Вот что читал мальчик:

– «Скажи-ка мне, красавица, – спросил я, – что ты делала сегодня на кровле?» – «А смотрела, откуда ветер дует». – «Зачем тебе?» – «Откуда ветер, оттуда и счастье». – «Что же? Разве ты песнею зазывала счастье?» – «Где поется, там и счастливится». – «А как неравно напоешь себе горе?» – «Ну что ж? Где не будет лучше, там будет хуже, а от худа до добра опять недалеко».

«Откуда это? – подумал Пальчиков – Это что-то давным-давно знакомое, что-то совсем свое, родное, но что?»

Однако у него не было времени слушать дальше, потому что он возвращался в Москву ночным поездом.
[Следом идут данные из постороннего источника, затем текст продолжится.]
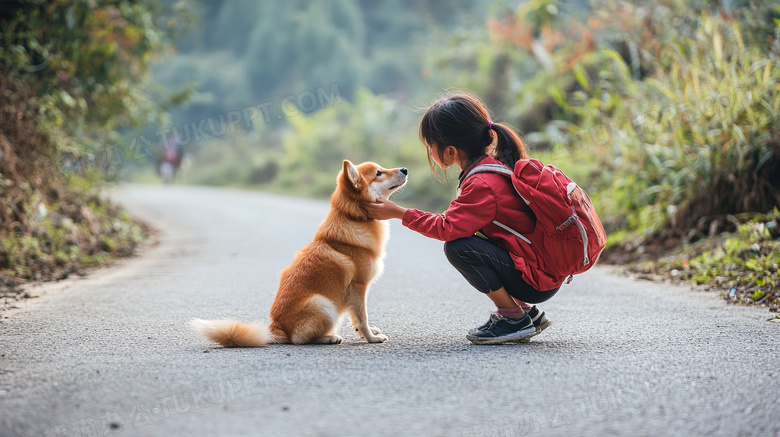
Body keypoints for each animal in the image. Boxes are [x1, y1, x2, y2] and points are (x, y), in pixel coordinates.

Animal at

Но прежде чем сесть в обшарпанную, полуразвалившуюся машину «Скорой помощи», за рулем которой был главврач, Пальчиков чуть постоял у единственной части паровоза, не сданной в металлолом, – у черной, светящейся от промасленности паровозной трубы, стоящей во дворе больницы как памятник теплу, отданному паровозом детям.

Пальчиков вошел в комнату дежурного по вокзалу, который без воодушевления пил блеклый чай под фикусом, зачахшим в рассохшейся кадке, настукивая какую-то, видимо меланхолическую, мелодию ложечкой по клавишам селектора.

Пальчиков показал дежурному красную книжечку МВД.

– Могу я аморально использовать служебную телефонную связь в личных целях? – спросил Пальчиков.

– Более аморально – во время антиалкогольной кампании непатриотично пахнуть на других людей водкой, которой им тоже хочется, – с невеселостью, скрывающей невысказанную слабую надежду, сказал дежурный.

– Это спирт, – поправил его Пальчиков. – Спирт, варварски отнятый у детей в больнице, – и протянул дежурному пузырек с микстурной гофрированной шапочкой, подаренный ему на дорогу главврачом.

Дежурный, оживившимися глазами глядя на пузырек, сам набрал названный ему номер, и Пальчиков услышал московский голос Алевтины.

– Привет! – сказал Пальчиков.

– Ну, – ответила она.

– Что «ну»?

– Ну скажи что-нибудь…

– Слушай, ты не помнишь, из какой книги эти слова: «Скажи-ка мне, красавица, что ты делала сегодня на кровле?»

– Пальчиков, ты что – спятил?

– А вот еще: «Откуда ветер, оттуда и счастье…» Не помнишь, из какой это книги?

– Пальчиков, ты мне больше не звони… Забудь, что есть такое изобретение – телефон.